October 13, 2006, - 2:54 pm
By Debbie Schlussel
Today through Sunday, the Black Panthers are celebrating their 40th anniversary. Check out their absurd, celebratory website. Talk about chutzpah. This group is the epitome of it. “In your face, American Honkies. We got you.”
It’s been a long 40 years under the Panthers reign of terror in America. The Black Panthers’ 40 years has been marked by violence, murder, cop-killing, anti-Semitism, anti-White racism, pan-Islamism and a host of other things that are no good for any free and democratic society.
Several Black Panthers are now extremist Muslims and cause celebres in the Islamofascist community, like convicted, imprisoned cop-killer Jamil Abdullah Al-Amin a/k/a H. Rap Brown. Al-Amin, who bragged, “Violence is as American as cherry pie,” killed one sheriff’s deputy and wounded another in March 2000. The group–so vicious, so violent–even savagely tortured and murdered its own. The disgusting way they tortured and dismembered their living victims was so sick, it rivals that of the Islamic terrorists we are fighting now. Ungreat minds think alike.
So there’s really no reason whatsoever to celebrate that this group is still around. Yet, the Panther alums are not only celebrating. They’re expecting us to buy their extremist makeover. These murderous thugs now want you to believe they are “activists” and want you to see “a positive image.” They think donning fancy suits instead of berets and military garb will instantly erase our memory banks about their “activities.”
They’ve tried this before, with “Burn Baby Burn” Black Panther hot sauce. But the only thing that was burning is America under their reign of terror. You can’t remake years of murderous thuggery with a sudden Halloween costume of the Black Martha Stewart. They never apologized for murdering innocent people, leaving cops’ children fatherless, taking others’ lives for nothing.
From an apologist San Francisco Chronicle piece on the 40th confab, we’re racists because we don’t like “civil rights” groups that murder for a living:
Clarence Walker, a professor at UC Davis who specializes in African American history, said activist black organizations in the United States often are seen as militant by the general public because the country has a schizophrenic vision of black people.

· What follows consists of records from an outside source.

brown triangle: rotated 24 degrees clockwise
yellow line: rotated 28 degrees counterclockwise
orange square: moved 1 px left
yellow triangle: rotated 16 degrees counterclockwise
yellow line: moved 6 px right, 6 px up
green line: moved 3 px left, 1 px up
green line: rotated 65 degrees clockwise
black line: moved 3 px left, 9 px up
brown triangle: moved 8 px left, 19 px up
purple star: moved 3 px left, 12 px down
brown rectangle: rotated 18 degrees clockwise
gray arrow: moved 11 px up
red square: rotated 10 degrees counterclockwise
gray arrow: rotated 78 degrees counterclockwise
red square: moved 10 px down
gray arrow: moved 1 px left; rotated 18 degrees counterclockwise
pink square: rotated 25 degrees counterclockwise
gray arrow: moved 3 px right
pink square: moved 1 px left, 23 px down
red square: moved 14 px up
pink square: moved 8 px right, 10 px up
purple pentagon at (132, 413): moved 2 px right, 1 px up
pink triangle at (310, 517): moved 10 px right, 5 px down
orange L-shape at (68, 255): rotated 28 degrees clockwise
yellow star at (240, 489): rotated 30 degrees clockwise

“You are either dancing and happy or you are a militant. The Black Panthers represented that phase of black power that believed black people should be armed and defend themselves and turn away from the nonviolent resistance movement,” Walker said. “There is this image of them in white America — as well as some parts of black America — as a threatening and dangerous thing.

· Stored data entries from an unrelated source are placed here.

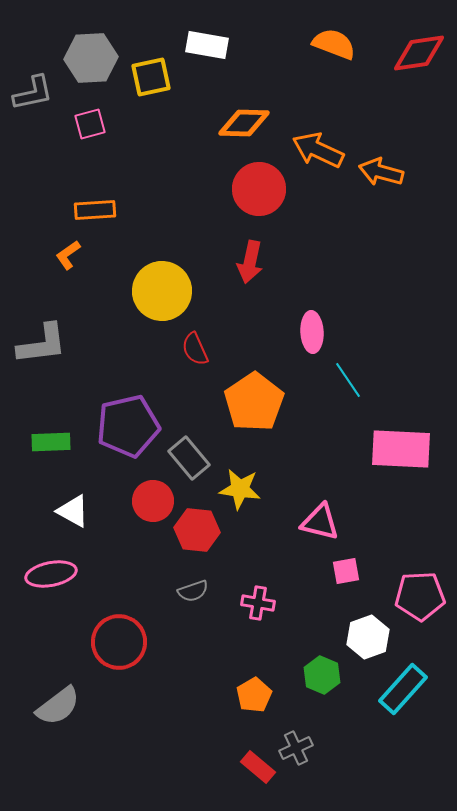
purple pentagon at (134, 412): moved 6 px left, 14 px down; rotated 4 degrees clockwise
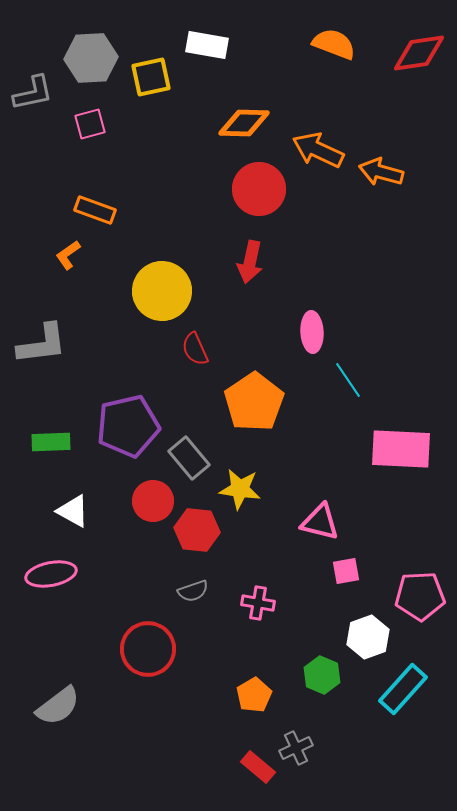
orange rectangle at (95, 210): rotated 24 degrees clockwise
red circle at (119, 642): moved 29 px right, 7 px down
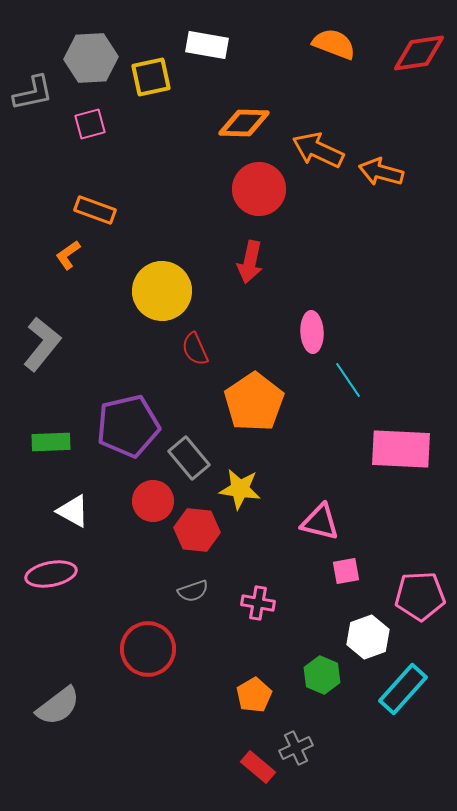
gray L-shape at (42, 344): rotated 44 degrees counterclockwise
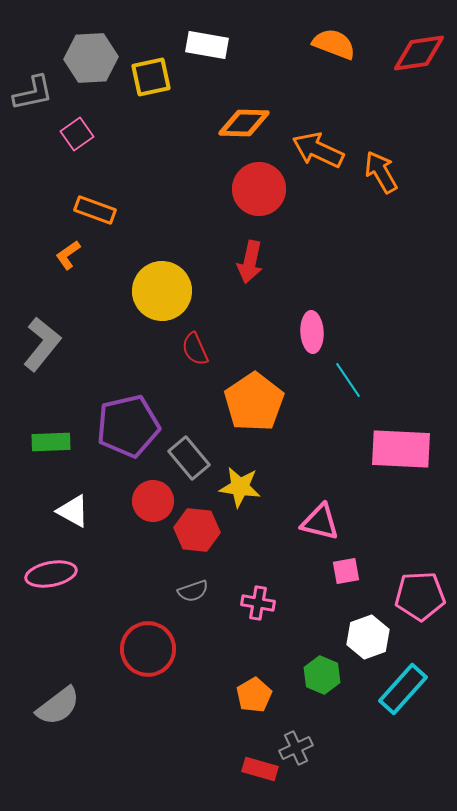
pink square at (90, 124): moved 13 px left, 10 px down; rotated 20 degrees counterclockwise
orange arrow at (381, 172): rotated 45 degrees clockwise
yellow star at (240, 489): moved 2 px up
red rectangle at (258, 767): moved 2 px right, 2 px down; rotated 24 degrees counterclockwise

“Then there are a large number of people — especially in the Bay Area — who grew up seeing them do good things. There have always been two sides to it.” . . .
But the image that stuck with many Americans was that of black militants with berets and guns. Stories of Panthers’ shootouts with police overwhelmed coverage of their work with the poor, said Seale, who changed the group’s name from Black Panther Party for Self-Defense to Black Panther Party because “we got tired of being confused with a paramilitary-type organization.”

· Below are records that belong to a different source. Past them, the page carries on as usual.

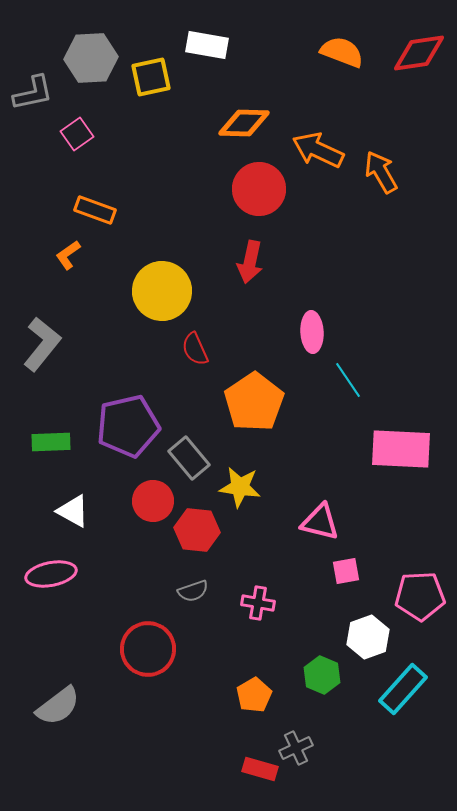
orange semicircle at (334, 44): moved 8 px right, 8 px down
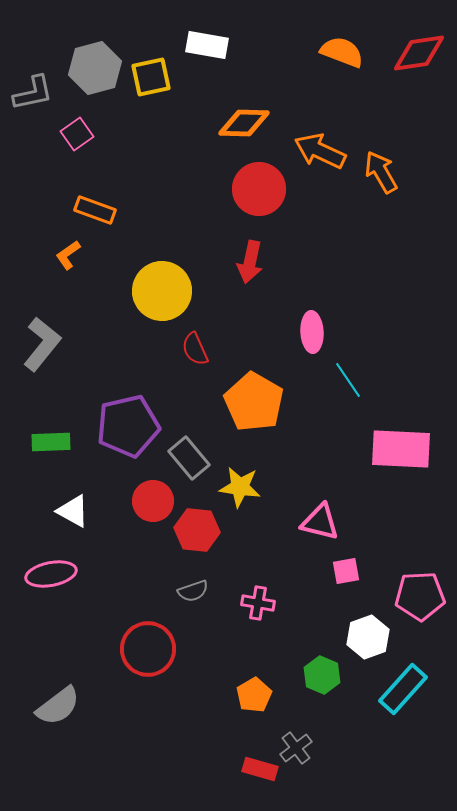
gray hexagon at (91, 58): moved 4 px right, 10 px down; rotated 12 degrees counterclockwise
orange arrow at (318, 150): moved 2 px right, 1 px down
orange pentagon at (254, 402): rotated 8 degrees counterclockwise
gray cross at (296, 748): rotated 12 degrees counterclockwise
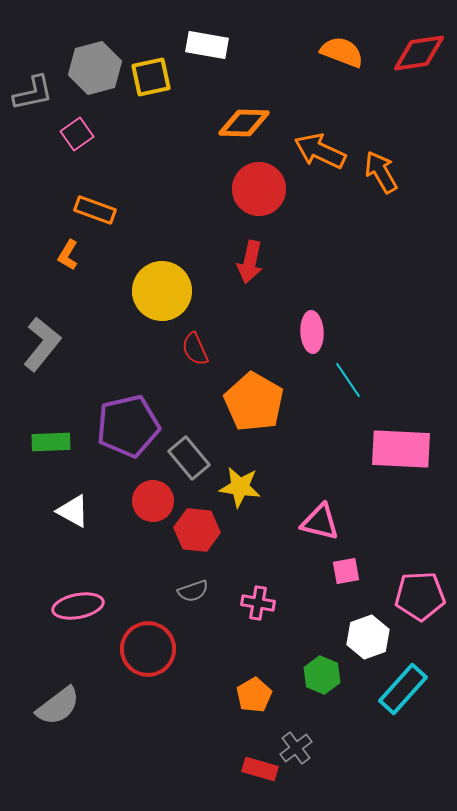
orange L-shape at (68, 255): rotated 24 degrees counterclockwise
pink ellipse at (51, 574): moved 27 px right, 32 px down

The party gained international notoriety when Seale and Newton sent armed members to the State Assembly in Sacramento in 1967 to oppose gun restrictions. Several members who walked onto the Senate floor with loaded weapons were arrested for disturbing the peace but not on weapons charges, because they were carrying theirs legally, Seale said.
At its height, about two months after Martin Luther King Jr. was murdered, the Black Panther Party had 5,000 members in 49 chapters and branches across the country, Seale said. The 1968 confrontation that left Hutton dead, along with other shootouts with Oakland police, caused the negative image, members say. The incidents also brought the federal scrutiny that they say ultimately broke up the party. The FBI infiltrated the Panthers and several other activist groups in its infamous counterintelligence program called Cointelpro, begun in 1967.
“J. Edgar Hoover saw the guns and what we were accomplishing and said the organization was a threat to security, and he told people that we wanted to shoot and kill white people,” Seale said. “We were about defending ourselves against white racists.” . . .
“Even though we were doing a lot of things in the community, like running for political office, grassroots organizing, handing out breakfast and offering free preventative medical health care and sickle cell tests, people remain confused to this day,” Seale said.
So do Hezbollah, HAMAS, and Al-Qaeda. And so did Hitler. J. Edgar Hoover was right. And deluded professor Walker and his “two sides to every story” pap? Sorry, there’s only one side to this story. 40 years of Black Panther violence, murder, and mayhem was more than enough. Here’s hoping there won’t be another 40. These domestic terrorists never represented Black America.
The only good thing for Black Panthers in America to do is fade to black.